I'm sorry but I don't understand COTS, LCO, NCA, NMC and actually I am confused.
Since you seem to know your stuff, let me rephrase my question: why should anyone use LiFePo batteries instead of LiPo batteries, giving the cost and (apparently) the same need of a similar protection circuit (that many LiPo have integrated in the case anyway)? Is it just for the reduced flammability? I mean comparing, eg, the same high quality brand in LFP and LiPo
Sorry, I try to avoid abbreviations but sometimes use them anyway.
COTS = commercial off-the-shelf.
LFP, LCO, NCA, NMC = lithium iron phosphate, lithium cobalt oxide, nickel-cobalt-aluminium, nickel-manganese-cobalt, different li-ion cathode chemistries. Anode is always carbon in some form (graphite, for example), recently also silicon being added seems to finally work out.
Do note, "lipo" does not exist. It's all li-ion. We professionally call different
form factors: prismatic, cylindrical, or
pouch. Since a really different thing called "lipo", with completely solid electrolyte, failed to emerge in 1990's, but the
name was too good to be forgotten, the term was later picked up for reuse by
marketing teams just to describe the pouch form factor.
So "lipo vs. lifepo" is just completely nonsensical. LiFePO4 (I like to say LFP instead) can be prismatic, cylindrical, or pouch as well, it's just the form factor.

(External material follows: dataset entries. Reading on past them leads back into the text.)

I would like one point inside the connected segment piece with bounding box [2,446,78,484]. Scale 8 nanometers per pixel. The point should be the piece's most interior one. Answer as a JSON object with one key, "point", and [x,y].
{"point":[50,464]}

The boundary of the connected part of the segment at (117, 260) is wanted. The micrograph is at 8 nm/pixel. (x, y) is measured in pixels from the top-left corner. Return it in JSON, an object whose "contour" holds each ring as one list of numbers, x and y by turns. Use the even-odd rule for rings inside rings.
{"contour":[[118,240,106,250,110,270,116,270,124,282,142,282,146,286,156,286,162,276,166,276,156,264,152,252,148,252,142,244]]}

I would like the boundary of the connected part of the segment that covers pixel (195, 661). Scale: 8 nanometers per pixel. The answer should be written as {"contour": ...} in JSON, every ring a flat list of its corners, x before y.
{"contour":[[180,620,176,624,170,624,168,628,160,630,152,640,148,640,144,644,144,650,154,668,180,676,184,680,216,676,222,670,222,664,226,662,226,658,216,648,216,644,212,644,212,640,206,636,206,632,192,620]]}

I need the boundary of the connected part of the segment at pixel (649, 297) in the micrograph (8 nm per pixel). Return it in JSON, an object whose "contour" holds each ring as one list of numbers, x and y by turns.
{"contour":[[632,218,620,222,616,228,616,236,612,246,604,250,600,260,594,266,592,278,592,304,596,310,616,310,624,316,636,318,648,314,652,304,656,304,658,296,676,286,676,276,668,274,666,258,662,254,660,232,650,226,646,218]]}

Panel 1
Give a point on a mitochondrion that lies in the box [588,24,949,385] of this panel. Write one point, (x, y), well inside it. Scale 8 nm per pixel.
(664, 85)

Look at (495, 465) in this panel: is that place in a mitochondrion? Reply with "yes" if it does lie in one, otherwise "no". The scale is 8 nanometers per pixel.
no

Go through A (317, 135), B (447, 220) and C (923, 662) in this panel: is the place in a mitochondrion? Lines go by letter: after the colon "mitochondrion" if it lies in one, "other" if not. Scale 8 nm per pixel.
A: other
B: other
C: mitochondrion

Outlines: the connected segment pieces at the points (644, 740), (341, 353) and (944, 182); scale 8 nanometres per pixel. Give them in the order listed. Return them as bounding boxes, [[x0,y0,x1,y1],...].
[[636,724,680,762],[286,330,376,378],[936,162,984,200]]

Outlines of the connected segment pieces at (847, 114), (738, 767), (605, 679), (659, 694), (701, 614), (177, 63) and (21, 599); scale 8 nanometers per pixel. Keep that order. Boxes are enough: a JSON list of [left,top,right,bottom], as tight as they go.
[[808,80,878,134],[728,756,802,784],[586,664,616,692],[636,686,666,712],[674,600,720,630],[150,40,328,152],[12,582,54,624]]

Your question, why would anyone use LFP, is a good one. It has potential for better safety (which needs to be realized by not wasting it by lacking in safety otherwise); it also uses no cobalt which is an expensive conflict mineral. It seems to me, almost no one is using LFP, the energy density is just so poor and this also translates to cost, even if the materials are cheaper, you need more of them. It seemed like a good idea in early 2000's but picked not much commercial interest outside China, and even within China, it's mostly used by fairly small players. Also, the amount of cobalt used by "traditional" li-ion went down significantly when NCA and NMC superseded the classic LCO chemistry during the last decade or so.